I've been on a bit of a Pauline Kael kick lately, seeing the documentary What She Said: The Art of Pauline Kael and then reading Pauline Kael: A Life in the Dark and now this book, which is a collection of reviews and essays covering her entire career, including "Movies, The Desperate Art," which was one of her first pieces on film (though not one of her better-written ones).

Though even a 786-page-book (excluding the acknowledgments page and the index) is missing some of her more outrageous and controversial reviews and essays ["Raising Kane" - excluded "for reasons of space" (Introduction, xxi), 2001, The Sound of Music, Shoah], it includes so much Kael, including her great article on Cary Grant ("The Man From Dream City") and her appreciations of Bonnie and Clyde and (of course) Last Tango in Paris, that if you only read this collection, you'll understand why she was considered the greatest movie critic of her time.
Roger Ebert might've been more famous (and less prone to using superlatives in his reviews, which became a more prominent feature of Kael's writing later in her career), but her reviews and essays are more in-depth, knowledgeable, and encompassing than what Ebert or, indeed, any newspaper reviewer at the time could or did do (she had a luxury -- and a liability -- in having William Shawn as an editor at the New Yorker, since he didn't hinder his writers verbosity by including word limits). In fact, Louise Brookes -- herself an excellent writer -- thought Kael was the best movie critic since James Agee (which is mentioned in Kael's biography).
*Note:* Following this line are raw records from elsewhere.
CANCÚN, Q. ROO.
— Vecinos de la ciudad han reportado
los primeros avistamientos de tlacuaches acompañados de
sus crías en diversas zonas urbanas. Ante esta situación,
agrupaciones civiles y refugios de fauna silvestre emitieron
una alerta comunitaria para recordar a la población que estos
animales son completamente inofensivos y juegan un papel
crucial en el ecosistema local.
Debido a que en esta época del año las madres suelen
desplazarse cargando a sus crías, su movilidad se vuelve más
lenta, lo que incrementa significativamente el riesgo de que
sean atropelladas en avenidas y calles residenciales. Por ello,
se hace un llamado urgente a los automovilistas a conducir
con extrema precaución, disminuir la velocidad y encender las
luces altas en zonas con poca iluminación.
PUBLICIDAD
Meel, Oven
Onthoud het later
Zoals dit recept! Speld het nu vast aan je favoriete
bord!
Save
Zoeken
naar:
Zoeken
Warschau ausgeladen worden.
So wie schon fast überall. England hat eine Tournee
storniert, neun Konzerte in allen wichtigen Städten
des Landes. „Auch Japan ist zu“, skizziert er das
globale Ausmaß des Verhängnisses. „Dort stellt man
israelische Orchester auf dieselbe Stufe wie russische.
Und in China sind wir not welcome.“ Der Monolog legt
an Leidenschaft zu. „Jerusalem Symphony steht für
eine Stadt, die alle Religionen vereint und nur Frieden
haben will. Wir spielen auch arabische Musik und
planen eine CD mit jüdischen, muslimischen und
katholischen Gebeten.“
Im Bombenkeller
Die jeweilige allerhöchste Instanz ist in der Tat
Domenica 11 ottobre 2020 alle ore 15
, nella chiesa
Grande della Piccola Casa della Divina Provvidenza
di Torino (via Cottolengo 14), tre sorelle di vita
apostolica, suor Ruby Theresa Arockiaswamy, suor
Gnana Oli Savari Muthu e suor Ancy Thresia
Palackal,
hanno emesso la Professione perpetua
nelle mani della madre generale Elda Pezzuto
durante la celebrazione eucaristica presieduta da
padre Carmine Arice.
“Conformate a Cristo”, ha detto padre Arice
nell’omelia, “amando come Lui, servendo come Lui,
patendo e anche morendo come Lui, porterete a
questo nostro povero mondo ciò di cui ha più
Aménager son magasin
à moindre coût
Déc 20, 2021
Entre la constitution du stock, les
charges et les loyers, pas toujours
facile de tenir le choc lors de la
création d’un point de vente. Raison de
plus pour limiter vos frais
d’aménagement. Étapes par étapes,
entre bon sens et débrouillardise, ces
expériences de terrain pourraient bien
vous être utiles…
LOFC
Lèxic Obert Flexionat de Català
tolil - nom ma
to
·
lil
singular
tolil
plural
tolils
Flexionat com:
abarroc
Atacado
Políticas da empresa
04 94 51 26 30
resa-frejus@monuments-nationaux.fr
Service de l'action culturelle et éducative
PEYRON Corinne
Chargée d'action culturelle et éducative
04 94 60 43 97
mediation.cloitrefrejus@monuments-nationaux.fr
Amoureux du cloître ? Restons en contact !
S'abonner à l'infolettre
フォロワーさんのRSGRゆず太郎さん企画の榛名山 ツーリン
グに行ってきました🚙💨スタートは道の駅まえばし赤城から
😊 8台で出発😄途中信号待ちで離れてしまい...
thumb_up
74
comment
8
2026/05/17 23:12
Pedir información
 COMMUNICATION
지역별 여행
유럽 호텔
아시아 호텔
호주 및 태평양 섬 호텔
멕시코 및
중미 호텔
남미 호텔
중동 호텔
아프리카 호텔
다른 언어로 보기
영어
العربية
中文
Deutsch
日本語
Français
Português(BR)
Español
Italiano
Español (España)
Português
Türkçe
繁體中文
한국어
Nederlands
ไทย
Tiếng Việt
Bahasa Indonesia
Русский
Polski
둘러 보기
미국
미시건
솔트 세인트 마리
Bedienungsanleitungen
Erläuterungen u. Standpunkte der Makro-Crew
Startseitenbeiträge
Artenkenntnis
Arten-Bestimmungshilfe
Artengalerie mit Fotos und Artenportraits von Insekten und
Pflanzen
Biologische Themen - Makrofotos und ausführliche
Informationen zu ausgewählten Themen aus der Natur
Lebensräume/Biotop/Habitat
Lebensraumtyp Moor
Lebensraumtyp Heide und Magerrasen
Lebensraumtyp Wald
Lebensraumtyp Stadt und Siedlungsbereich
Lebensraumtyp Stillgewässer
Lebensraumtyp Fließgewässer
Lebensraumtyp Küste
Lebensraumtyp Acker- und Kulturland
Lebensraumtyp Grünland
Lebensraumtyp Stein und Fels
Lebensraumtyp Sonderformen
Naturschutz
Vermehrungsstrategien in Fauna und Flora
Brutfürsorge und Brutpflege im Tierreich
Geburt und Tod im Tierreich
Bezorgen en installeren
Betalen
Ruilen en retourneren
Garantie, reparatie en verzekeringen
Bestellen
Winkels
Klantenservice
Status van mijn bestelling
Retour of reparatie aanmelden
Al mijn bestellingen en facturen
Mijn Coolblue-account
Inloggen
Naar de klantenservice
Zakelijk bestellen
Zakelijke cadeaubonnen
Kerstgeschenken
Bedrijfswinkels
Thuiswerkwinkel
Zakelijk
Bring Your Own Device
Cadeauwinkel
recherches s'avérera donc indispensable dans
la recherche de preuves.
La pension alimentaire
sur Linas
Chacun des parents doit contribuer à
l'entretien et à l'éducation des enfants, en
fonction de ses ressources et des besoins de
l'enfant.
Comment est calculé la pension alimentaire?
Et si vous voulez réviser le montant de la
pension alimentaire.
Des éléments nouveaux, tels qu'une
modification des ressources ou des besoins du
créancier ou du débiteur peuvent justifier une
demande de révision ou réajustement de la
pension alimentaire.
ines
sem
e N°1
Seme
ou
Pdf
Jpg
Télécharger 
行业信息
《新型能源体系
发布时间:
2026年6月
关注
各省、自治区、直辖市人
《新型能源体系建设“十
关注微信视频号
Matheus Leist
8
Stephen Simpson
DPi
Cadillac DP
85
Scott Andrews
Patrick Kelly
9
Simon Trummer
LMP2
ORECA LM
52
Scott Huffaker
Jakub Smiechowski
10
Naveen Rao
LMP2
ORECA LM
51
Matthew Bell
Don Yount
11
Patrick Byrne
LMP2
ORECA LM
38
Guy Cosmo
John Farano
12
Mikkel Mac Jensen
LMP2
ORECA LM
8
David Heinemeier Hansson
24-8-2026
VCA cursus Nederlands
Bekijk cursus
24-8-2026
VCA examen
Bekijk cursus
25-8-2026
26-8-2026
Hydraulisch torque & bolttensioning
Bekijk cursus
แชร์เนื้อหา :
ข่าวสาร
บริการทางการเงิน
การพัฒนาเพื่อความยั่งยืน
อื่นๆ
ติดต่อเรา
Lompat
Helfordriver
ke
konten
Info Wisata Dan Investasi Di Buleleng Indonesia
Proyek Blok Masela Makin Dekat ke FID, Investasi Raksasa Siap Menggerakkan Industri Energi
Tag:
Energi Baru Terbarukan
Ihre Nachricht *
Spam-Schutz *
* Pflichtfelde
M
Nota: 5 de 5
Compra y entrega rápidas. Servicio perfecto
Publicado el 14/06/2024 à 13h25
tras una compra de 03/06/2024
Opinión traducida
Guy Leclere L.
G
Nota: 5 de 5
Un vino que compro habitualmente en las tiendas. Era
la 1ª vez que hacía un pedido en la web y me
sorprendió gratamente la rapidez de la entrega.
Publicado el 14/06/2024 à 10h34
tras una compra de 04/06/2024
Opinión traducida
For not only did she bring her personal experiences to bear on film, she also included her vast knowledge and appreciation of literature, plays, and operas. For example, she includes what Wagner said to the audience after the premier of Gotterdammerung in a review of Pennies from Heaven,, and she offers insight into "Billy Budd" the book when commenting on how the movie version misses the hidden evil of the captain -- an evil far less noticeable than that of Claggart, and all the more dangerous because of it.

If you're a movie lover (or a lover of criticism or a lover of great writing and analysis), I can't tell you which collection(s) of Kael's you should have on your shelf, but you should have at least one. And with her reviews much harder to find online than Ebert's (unless you have a subscription to the New Yorker), book collections like this one are the only way that readers who grew up after her heydey can discover her (she retired in 1991 and passed away in 2001). And yes, some of her views on race and gender and male/female relationships seem dated and even shocking now, but most of her writing has aged better than the majority of movies she reviewed, even when she disagreed with the current critical consensus (such as on Raging Bull, which she didn't like -- and having slogged through that film, I kinda found myself agreeing with her).

One more thing to note: the book mentions that some of the reviews in this collection were part of larger articles in which Kael reviewed several other films. Not including them can be a bit odd when she's referencing them in other parts of the review, but unless the Library of America wanted to come out with a multi-volume book of her work, this was a wise decision. It also highlights films where her critical writing was at its best, removing it from other films which might not have needed her deep critical insight.